Anyone familiar with theatre and entertainment in the Twin Cities would have recognized the names of Twin City stalwarts Jevetta Steele, Dennis W Spears, T. Mychael Rambo. They have carried many productions and they didn’t hurt their reputations in this one either. Steele’s voice just soared throughout and she played a sassy “other” woman in the production’s first act.
But this time it was the Penumbra fixture Austene Van who really shined. She absolutely stands out in every scene she’s in and even steals a few.
In the opening vignette “Sweat” she plays Delia, the poor battered wife of a country boy who can’t seem to find satisfaction in what he has at home. Van’s Delia conveys a quiet strength and she tucks away her natural dynamism to let you see a woman whose dreams have faded and her hopes for real love are all but perished. But Zora Neale Hurston (three of her short stories are adapted here by George C. Wolfe) rescues her with her tale of how sometimes fate intervenes to right wrongs. In this case, fate comes in the form of a snake. Keith Jamal Downing, who plays the wife beater and adulterer Sykes, may just have been too nice of a guy to play the part, or he may have been handicapped by his youth.

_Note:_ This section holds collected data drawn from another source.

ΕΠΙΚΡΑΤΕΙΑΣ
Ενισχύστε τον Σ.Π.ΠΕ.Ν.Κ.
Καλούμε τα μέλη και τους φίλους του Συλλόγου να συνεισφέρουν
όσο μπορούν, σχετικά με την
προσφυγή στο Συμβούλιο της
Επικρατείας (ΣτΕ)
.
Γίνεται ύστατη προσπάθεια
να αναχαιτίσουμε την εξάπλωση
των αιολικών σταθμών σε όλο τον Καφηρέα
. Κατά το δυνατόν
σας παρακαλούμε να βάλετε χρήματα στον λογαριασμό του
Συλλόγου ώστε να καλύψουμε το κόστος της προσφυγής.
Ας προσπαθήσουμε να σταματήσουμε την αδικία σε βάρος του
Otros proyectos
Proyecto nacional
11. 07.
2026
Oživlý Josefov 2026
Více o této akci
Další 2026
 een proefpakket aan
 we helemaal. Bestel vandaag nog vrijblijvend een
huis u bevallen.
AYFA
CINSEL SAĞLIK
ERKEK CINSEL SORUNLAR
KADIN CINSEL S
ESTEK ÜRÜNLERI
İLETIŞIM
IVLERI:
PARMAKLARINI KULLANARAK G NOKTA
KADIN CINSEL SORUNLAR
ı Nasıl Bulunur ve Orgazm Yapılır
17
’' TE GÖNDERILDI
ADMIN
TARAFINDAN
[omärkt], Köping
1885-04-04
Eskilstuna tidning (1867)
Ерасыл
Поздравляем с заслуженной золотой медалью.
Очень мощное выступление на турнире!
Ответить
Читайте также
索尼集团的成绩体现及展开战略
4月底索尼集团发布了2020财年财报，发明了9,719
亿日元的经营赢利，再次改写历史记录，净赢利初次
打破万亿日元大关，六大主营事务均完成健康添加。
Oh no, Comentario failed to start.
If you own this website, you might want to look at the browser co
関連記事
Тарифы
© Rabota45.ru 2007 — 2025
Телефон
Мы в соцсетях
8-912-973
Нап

The middle tale “The Gilded Six Bits” had a bit of a moral to it as well. One could say it sought to say that “all that glitters isn’t gold.” Rambo played a convincing gold plated shyster who almost upset a happy home, but love prevailed. Van again stood out as she played a woman, not just any woman, but a Black woman who loved her man and wanted the absolute best for him. Downing was convincing as a man madly in love with his wife, so much so that he managed to overcome his wife’s temporary stumble from her marital vow. As the chorus sang repeatedly the refrain “the sun rose and the sun set,” we got the point, sometimes time does indeed heal wounds
Left: Dennis W. Spears and Jevetta Steele
T. Mychael Rambo got a chance to not only display his well known acting chops but he was outfitted in the finest suits the 1920s and 1930s had to offer. He and Mikell Sapp got to strut around in zoot suits in Harlem as old school hustlers, Sweetback and Jelly would be pimps without a dime in their pockets in, “Story of Harlem Slang.” And they weren’t outfitted in just any ole zoot suits, but loud colored zoots at that: red pinstripe and mustard yellow. Van’s character Missy cracked that both of them, “rushed up here to get away from a job.”
Sapp really strutted his stuff while showing that he, as the old folks used to say, “is light on his feet.”
Speaking of old folks, the production was sprinkled with old school sayings from the Black experience in the 1920s and 1930s. I got a kick out of Van telling the pimped-out Rambo in the last scene that portrayed city hustlers doing their thing in New York, that “I wouldn’t give you air if you was stuffed in a jug” And one of them had laid an old school line on her earlier tell her that, “there must be recess in heaven cause one of the angels is missing.”
The sun shines and the sun sets and the Penumbra continues to put out first-rate productions. SPUNK doesn’t disappoint and has a little something for everyone: a little singing, a little dancing, great acting and good, old-school storytelling.